__To do__: Every line from the top of the material through the line holding "(family meeting) yang" should be copied exactly, and only those lines.

%%

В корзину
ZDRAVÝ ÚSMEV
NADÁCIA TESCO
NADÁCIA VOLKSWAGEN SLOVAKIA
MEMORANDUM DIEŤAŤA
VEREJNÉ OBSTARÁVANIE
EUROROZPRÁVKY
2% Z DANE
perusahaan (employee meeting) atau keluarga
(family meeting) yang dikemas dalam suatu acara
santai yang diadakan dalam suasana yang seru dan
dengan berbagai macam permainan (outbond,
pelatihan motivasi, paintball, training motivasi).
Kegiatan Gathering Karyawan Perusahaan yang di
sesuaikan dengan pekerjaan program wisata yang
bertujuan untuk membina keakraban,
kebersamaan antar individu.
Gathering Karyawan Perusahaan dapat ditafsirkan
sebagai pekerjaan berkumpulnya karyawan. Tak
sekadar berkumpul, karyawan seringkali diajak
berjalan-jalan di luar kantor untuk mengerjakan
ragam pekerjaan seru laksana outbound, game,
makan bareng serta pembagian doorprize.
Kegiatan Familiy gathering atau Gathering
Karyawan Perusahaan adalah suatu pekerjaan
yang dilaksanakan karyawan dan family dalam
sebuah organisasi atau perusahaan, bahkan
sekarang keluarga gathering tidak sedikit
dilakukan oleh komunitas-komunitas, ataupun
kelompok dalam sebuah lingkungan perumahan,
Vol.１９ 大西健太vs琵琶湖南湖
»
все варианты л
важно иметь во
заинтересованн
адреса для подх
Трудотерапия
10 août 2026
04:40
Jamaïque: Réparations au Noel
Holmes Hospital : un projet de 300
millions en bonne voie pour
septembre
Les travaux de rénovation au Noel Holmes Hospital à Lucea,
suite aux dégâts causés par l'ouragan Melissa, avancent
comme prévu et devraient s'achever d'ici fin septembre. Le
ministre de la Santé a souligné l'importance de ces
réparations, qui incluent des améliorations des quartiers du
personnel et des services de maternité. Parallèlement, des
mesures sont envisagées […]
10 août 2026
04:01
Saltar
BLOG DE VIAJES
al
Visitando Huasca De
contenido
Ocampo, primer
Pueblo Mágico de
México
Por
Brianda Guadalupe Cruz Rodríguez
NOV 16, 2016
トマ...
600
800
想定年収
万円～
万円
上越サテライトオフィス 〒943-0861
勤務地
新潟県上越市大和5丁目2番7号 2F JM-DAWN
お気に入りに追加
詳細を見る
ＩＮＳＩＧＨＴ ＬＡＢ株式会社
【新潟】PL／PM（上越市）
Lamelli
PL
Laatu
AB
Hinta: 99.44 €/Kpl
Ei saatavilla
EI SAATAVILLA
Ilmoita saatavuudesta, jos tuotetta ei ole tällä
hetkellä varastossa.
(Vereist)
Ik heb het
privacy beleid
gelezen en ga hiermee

%%

__Solution to this task__:
В корзину
ZDRAVÝ ÚSMEV
NADÁCIA TESCO
NADÁCIA VOLKSWAGEN SLOVAKIA
MEMORANDUM DIEŤAŤA
VEREJNÉ OBSTARÁVANIE
EUROROZPRÁVKY
2% Z DANE
perusahaan (employee meeting) atau keluarga
(family meeting) yang dikemas dalam suatu acara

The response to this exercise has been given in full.